Akıl, hikmet, tarih bize birliği emrediyor.

Dinimiz, Allah ile olan bütün işlerimizde bize ihlâsı emr ediyor.

Dünya ve yaratıklar ile ilgili işlerde adaletin temel prensip olduğunu bildiriyor.

Kur'ân ilmi emr ediyor. "Bilenlerle bilmeyenler bir olur mu?" diyor.

Din bize hikmeti, hikmetli olmayı emrediyor.

Müslümanlar için İslâm'dan, Kur'ân'dan, Sünnet'ten, Şeriat'tan başka çare ve çözüm yoktur.

İman ve İslâm kardeşliği lafla, edebiyatla olmaz.
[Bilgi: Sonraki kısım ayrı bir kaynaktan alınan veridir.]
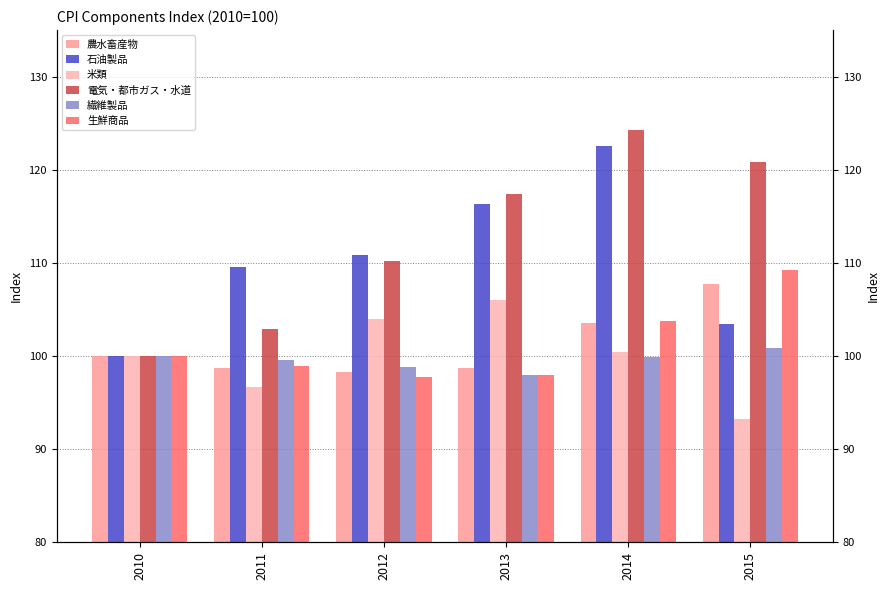

What is the spread (max minus min) of values at 2014?

24.4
Müslümanların birbirlerini sevmedikleri, birbirlerinin gıybetini yaptıkları, birbirlerine düşmanlık ettikleri bir İslâm toplumu sürünmeye mahkumdur.

Özetlemek gerekirse;

Hak ve doğru fıkıh mezhebi lüzumludur, mezhepçilik kötüdür.

Şeriata uygun hak ve doğru tarikat iyidir, tarikatçılık kötüdür.

Âlimler, şeyhler, mürşidler, kâmil ve sâlih Müslümanlar saygıya layık iyi kimselerdir, onları erbab haline getirip putlaştırmak yanlıştır.

Din yeter, ideolojiye lüzum yoktur.

İhlas yoksa kurtuluş yoktur.

Adalet yoksa kurtuluş yoktur.

Ahlak ve fazilet yoksa kurtuluş yoktur.

Haram yemek yaygın hale gelmişse kurtuluş yoktur.

Müslümanlar lükse, israfa, sefahate batmışsa kurtuluş yoktur.

Son elli yıl içinde Müslümanlar niçin kurtulamadı? Gerçek din hocalarının, gerçek İslâm aydınlarının bu konuda ciddî kitaplar yazması gerekir.

Kabahat İslâm'da olmadığına göre elbette Müslümanlardadır. Hangi konularda yanıldık? Bunları araştırmamız, sorgulamamız, öğrenmemiz, bilmemiz, bunlardan ders almamız gerekir.